With all the prognostic factors examined, the R² for the multivariate analyses are very low, indicating only a small percentage of the variability is explained by lifestyle factors. There would seem to be many other outstanding environmental and genetic factors that could influence BTMs in a healthy premenopausal population.

Nevertheless, the study protocol specified detailed inclusion and exclusion criteria, which, combined with the use of a medical questionnaire, allowed a well-defined and characterized study population to be identified. All samples were obtained at the same time of year and time of day (all samples were taken between the end of June and the end of September and 8:00 and 10:00 a.m.) and from women in a fasting state. Assay consistency was maximized by using a central specialized laboratory and automated assays to reduce human error. Thus, we controlled factors to minimize analytical and biological variability within individuals. The large sample size in this study allowed us to reliably estimate reference intervals for markers of bone turnover. The good agreement between the reference intervals established in this study and previous studies gives us confidence that the intervals we established are representative of levels of bone turnover in healthy, premenopausal women.

There are a number of cautions to be exercised regarding the use of any reference interval in assessing the efficacy of osteoporosis treatment. Whereas we know that reducing bone turnover either by 50% or more or to levels below the mean of the reference interval accounts for a significant proportion of the antifracture efficacy of antiresorptive treatment, it is unknown if and to what extent reducing bone turnover below the lower limit of the premenopausal reference interval would blunt treatment efficacy or even increase bone fragility. Our study and others showed that low levels of bone turnover should not to be a cause for concern, because 2.5% of young, healthy premenopausal women have levels of bone turnover below the lower limit of any reference interval. Rather, it is the long-term suppression of bone turnover that may result in oversuppression. The establishment of reference intervals as in this study will enable us to address the issue of possible oversuppression in future studies.

In conclusion, we established robust reference intervals for four BTMs based on a large international study of premenopausal women. This study provides information about the characteristics that may influence biochemical markers of bone turnover. Interestingly, we identified differences in BTMs between countries. The differences between countries are small, and therefore, we believe the reference intervals estimated in this study can be applied to each of the countries studied. The reference intervals established were only based on subjects living in four countries and primarily in white women. Levels of bone turnover may differ in other countries and in women of different ethnic origin because many unknown factors may contribute the variability in bone marker levels. We therefore recommend that, in countries not taking part in this study, reference intervals need to be established locally.

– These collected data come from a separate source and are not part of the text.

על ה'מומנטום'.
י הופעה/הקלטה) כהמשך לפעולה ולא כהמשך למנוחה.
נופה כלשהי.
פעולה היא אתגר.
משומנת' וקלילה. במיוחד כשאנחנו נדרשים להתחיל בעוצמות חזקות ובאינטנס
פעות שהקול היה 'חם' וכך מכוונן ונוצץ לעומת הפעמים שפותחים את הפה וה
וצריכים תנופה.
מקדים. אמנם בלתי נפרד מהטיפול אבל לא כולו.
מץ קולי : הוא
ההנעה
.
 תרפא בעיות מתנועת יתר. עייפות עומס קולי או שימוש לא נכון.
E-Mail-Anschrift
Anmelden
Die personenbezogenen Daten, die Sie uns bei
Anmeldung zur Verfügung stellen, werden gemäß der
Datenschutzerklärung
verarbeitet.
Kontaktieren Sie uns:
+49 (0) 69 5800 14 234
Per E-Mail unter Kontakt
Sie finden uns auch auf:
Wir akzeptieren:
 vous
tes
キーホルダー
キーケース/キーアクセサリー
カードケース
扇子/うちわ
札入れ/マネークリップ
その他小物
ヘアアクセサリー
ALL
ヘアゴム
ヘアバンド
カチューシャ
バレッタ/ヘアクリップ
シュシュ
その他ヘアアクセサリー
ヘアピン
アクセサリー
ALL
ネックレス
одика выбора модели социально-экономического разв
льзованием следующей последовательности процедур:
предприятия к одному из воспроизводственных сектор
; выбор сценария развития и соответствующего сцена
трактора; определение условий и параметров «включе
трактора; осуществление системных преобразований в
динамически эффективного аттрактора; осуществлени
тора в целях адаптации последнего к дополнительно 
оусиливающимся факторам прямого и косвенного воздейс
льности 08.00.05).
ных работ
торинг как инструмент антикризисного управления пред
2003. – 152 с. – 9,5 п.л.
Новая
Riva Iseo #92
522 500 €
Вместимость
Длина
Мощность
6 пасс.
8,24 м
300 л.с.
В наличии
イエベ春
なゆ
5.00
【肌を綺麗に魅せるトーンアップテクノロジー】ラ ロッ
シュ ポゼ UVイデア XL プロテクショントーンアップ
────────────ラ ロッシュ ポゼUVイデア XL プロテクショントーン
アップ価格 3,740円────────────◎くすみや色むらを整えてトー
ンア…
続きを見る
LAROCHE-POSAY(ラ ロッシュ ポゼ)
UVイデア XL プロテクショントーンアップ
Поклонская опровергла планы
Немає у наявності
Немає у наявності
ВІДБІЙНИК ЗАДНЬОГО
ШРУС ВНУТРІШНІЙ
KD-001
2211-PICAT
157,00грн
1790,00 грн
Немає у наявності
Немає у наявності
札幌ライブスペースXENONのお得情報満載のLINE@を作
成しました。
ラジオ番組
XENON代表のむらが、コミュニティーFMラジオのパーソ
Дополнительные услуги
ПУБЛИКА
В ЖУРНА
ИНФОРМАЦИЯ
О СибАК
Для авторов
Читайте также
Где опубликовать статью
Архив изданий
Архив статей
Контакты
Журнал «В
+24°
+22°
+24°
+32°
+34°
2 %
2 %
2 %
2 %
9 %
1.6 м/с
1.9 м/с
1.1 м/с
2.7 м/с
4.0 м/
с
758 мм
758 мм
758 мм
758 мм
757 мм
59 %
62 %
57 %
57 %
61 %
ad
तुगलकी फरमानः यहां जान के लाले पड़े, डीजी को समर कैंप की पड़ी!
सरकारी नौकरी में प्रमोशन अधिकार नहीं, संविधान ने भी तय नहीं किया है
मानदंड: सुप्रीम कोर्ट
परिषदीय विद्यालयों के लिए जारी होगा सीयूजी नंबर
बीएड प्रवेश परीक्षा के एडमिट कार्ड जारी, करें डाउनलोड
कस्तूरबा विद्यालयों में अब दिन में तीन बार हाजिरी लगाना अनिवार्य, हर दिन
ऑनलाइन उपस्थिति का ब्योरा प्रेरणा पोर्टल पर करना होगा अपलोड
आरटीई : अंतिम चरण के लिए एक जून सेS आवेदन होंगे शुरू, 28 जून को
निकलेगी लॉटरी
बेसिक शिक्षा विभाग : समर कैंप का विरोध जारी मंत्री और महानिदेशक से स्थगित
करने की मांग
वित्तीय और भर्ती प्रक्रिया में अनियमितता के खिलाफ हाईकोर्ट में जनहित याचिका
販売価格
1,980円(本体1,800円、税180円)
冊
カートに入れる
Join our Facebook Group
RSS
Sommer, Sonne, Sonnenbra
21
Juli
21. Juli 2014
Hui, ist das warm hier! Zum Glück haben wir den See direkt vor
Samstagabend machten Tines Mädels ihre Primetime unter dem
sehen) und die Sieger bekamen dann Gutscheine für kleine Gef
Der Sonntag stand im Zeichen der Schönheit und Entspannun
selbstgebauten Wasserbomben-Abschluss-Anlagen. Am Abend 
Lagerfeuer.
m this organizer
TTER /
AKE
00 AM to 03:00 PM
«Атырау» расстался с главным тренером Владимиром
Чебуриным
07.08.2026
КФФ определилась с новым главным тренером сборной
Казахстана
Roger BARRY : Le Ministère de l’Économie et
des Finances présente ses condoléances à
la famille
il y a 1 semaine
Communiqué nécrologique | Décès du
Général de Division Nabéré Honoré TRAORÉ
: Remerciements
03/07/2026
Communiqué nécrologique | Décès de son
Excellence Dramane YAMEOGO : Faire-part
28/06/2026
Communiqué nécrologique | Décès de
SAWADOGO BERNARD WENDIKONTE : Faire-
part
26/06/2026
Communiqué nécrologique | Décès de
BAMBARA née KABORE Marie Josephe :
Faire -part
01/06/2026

The regional differences observed in this study are partly explained by differences in BMI, smoking habit, pregnancies, exercise, and alcohol consumption between countries. After adjusting for other factors, the differences in levels of bone turnover seen between one country and the next are small and therefore not clinically significant. The questionnaire we used in the study may not have captured all sources of variability in levels of bone turnover. Unknown environmental or genetic influences on bone turnover, not accounted for in our analysis, may also contribute to the differences in bone turnover observed between the countries studied. The reference intervals presented in this study will help determine the duration of the effect of osteoporosis treatments on the rates of bone formation and resorption relative to the time of dosing, thus assisting in the monitoring of such therapies in the treatment of postmenopausal osteoporosis.